朝、家で持参する衣類の全てに記名をしたが、靴下はどこに書けば良いのか分からなかった。聞くとつま先が良いと言われた。
間も無く私は、事務手続きのために1階の事務所前ホールに下りた。
昼食を終えた伯母に様子を聞くと、「女性用の場所で食べたけれど、誰も一言も口を利かなかったよ。」と言うので、「自分から名前を言って、宜しくお願いしますと言わなければね。」と話した。
2時からのおやつの時間に、私も伯母と一緒に行って様子を見たら、伯母は自分から名前を言っていた。隣の人が真っ先に伯母に「年は幾つなんですか?」と聞いた。伯母は「95歳です。」と答えていた。これで切っ掛けはできた様に思った。
今までも個室で暮らして来たので、直ぐに新しい施設に慣れると思う。何よりも
三食におやつまで毎日出るため、今までの様に自分で調理をしなくても良くなった事が伯母には一番良かった事だと思う。
週2回の入浴も部屋まで
ヘルパーが送迎し、入浴の介助もしてくれるというし、
医師、看護師やリハビリ専門スタッフが居て、医療面でも眼科を除き、一々外部に通院しなくて良くなった事も良い。
今までは往復に2時間弱要したので、月2~3回行くのが精一杯だったが、今度は私の家から車で
6分で行ける最高の場所なので、行きたいと思った時は直ぐに行けるし、畑にも近く、ついでに寄ることもできるから有難い。
洗濯物も私が全て引き受けたので、伯母には今までよりもずっと清潔な衣生活をして貰えるはずだ。
入所を済ませ、一件落着してやれやれだが、まだ「高専賃」の大型電化製品の処理とゴミ捨て、掃除などが残っているので、明日、もう一度、行って来る予定だ。
実は、この間の引越し作業で重い物を沢山運んだのと長時間の運転を重ねたからか、一昨日は腰痛で熟睡できなかった。昨日、薬局に行って「腰痛ベルト」を買って来た。今日は少し痛みが和らいでいる。
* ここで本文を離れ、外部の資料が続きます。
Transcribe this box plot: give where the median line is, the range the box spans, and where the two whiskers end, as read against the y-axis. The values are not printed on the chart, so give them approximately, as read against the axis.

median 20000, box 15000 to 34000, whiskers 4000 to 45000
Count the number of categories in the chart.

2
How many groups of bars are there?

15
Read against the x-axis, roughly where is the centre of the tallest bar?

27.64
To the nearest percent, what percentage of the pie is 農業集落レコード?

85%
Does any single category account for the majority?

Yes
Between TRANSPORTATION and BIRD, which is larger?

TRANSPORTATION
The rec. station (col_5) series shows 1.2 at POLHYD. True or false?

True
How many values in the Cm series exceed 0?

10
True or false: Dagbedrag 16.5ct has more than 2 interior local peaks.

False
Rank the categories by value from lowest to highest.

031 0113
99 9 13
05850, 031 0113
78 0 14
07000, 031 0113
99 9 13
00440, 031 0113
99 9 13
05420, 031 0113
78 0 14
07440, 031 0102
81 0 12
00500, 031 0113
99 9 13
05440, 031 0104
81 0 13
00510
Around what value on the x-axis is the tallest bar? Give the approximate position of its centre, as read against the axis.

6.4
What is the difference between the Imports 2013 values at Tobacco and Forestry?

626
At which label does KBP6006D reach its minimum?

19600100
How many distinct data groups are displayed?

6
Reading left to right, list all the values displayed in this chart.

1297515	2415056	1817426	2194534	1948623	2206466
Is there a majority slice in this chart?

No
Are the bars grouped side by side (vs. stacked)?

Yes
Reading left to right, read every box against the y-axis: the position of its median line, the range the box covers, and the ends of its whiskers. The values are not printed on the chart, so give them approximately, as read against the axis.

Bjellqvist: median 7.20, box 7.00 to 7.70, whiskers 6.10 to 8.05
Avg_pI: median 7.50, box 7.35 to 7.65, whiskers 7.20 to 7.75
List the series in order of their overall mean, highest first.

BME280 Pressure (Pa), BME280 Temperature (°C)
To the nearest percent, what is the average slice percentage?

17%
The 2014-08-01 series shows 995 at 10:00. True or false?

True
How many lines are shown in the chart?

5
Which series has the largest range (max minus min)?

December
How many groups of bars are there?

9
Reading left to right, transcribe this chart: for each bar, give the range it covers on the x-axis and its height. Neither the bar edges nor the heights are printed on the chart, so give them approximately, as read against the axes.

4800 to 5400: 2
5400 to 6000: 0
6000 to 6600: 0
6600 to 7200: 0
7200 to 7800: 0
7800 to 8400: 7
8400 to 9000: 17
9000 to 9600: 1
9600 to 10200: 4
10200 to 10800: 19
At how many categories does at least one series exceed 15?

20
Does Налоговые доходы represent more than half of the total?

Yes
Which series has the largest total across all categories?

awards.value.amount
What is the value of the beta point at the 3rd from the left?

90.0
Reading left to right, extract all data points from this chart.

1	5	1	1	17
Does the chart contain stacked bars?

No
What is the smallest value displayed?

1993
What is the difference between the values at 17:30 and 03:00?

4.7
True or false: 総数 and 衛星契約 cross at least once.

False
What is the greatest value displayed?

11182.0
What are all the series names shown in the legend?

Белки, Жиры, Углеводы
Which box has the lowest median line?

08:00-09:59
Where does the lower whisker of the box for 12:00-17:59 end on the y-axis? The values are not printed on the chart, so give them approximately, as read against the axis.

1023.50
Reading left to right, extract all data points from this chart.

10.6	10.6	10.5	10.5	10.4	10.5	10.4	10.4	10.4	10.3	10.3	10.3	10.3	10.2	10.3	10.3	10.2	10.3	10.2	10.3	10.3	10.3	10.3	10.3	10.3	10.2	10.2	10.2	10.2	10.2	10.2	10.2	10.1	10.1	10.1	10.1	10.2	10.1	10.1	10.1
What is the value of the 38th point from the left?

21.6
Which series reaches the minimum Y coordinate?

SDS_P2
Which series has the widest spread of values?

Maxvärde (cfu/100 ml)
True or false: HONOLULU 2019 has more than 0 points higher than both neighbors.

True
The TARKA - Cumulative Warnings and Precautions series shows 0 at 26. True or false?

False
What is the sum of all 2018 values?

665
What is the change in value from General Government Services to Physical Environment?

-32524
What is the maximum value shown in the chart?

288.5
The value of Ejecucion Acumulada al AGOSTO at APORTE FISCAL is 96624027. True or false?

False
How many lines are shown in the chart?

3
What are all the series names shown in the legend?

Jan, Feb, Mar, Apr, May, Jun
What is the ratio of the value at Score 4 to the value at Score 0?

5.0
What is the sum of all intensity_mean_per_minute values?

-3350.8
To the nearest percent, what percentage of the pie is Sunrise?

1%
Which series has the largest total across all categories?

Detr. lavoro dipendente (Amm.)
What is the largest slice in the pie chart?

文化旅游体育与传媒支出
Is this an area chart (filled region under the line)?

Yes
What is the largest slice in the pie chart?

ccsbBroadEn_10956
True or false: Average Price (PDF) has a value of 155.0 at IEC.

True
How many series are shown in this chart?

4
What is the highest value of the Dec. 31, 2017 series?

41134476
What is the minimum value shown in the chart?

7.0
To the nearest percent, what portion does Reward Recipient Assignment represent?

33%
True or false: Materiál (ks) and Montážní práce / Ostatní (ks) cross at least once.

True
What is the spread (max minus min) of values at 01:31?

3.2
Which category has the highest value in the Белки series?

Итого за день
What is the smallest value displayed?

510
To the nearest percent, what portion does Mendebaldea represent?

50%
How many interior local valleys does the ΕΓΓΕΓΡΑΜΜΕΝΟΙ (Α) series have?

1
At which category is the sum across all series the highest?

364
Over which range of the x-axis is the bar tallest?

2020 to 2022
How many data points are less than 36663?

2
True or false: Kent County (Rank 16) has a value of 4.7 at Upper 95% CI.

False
(左は「バニラ・ツイスト」手前の花の小さな黒点の正体は、潜り込んで花びらを食べている黄金虫である。今の時期はこの虫が大発生し、花びらの間で雌雄がランデブーを繰り広げているのである。私は見つけ次第捕まえて処分している。余りに多いので、何故黄金虫などと言う名を付けたのか腹立たしい。確かに成虫は黒光りしているが。